The child smiled delightedly into his face,* "Oh! Uncle Tom, you are as kind as Uncle Westonley, good-night."

"Good-night, little woman," and then the man laid himself down upon the sandy ground beside her, with a certain resolve in his mind.

At six o'clock in the morning, he rode up to Marumbah Station with little Mary held in front of him. Mrs Westonley, pale-faced, austere, and much agitated, met him as he dismounted.

"Oh, dear, Thomas! Just fancy _you_ finding the child and bringing her home! I sent out Toby, the black boy, to look for her, and I suppose he is looking for her still--the naughty----"

"That's all right, Lizzie, don't get into a fluster," said Gerrard placidly, as he dismounted and kissed his sister, "Toby _did_ find her--that is, he found her and me comfortably camped for the night.

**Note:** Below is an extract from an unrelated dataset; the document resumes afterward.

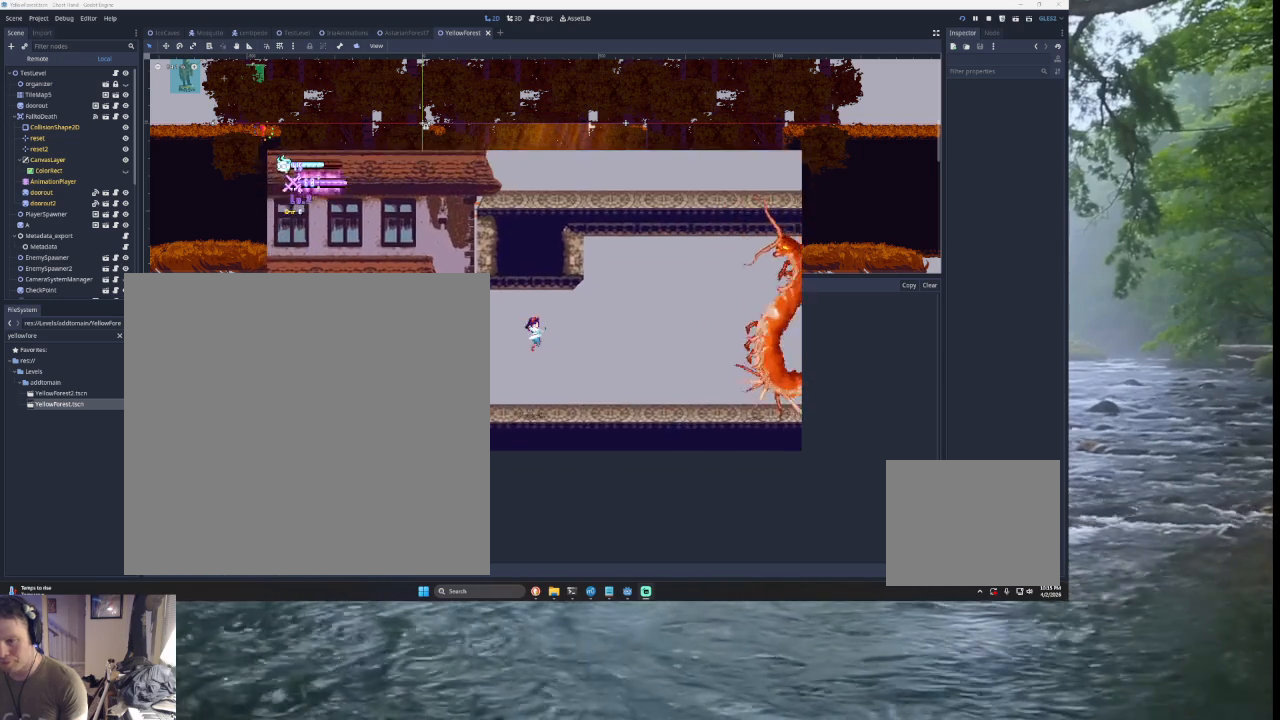
{"buttons": ["TRIANGLE"], "left_stick": "left", "right_stick": "center", "events": [[33, "left_stick", "left"], [467, "TRIANGLE", "down"]]}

He's coming along presently with my packhorse."

Mrs Westonley turned angrily upon the child, and was about to deliver a lecture, when her brother placed his hand upon her arm and drew her aside.

"Look here, Lizzie, I'm your guest, and I'm also your brother; but if you bully that unfortunate youngster, I'll just get into my saddle again, and ride off without putting my foot over your threshold."

Mrs Westonley's pale, clear-cut face flushed deeply. "I never expected such a remark as this from you, Thomas."

"And I never expected that you would have treated your own sister's child as you have done," was the stern reply; "I found her five miles from here, wandering alone. Have you no love or sympathy in your heart, or compassion for children, because you have none yourself?" and the grey eyes flashed.

Mrs Westonley gazed at him in astonishment, and twined her hands together in mingled anger and fear that this brother--fifteen years younger than herself--should so dare to speak to _her_.

"The child is a great trial----"

"Aye, an 'incubus,' you call her, the poor little mite. But I hardly thought you read novels."

"_I_ read novels! _Never!_ What do you mean?"

Gerrard drew her inside the house, and patted her cheek, ready to forgive.

"Oh, I did read a book somewhere about a stepmother or an aunt or something of the kind, who was always talking about some unfortunate child committed to her care, as an 'incubus.' Now, that's all I have to say. I _love_ the kid already. She has Mary's eyes and Mary's voice, and, _if you_ don't want her _I_ do. When will breakfast be ready, old girl?"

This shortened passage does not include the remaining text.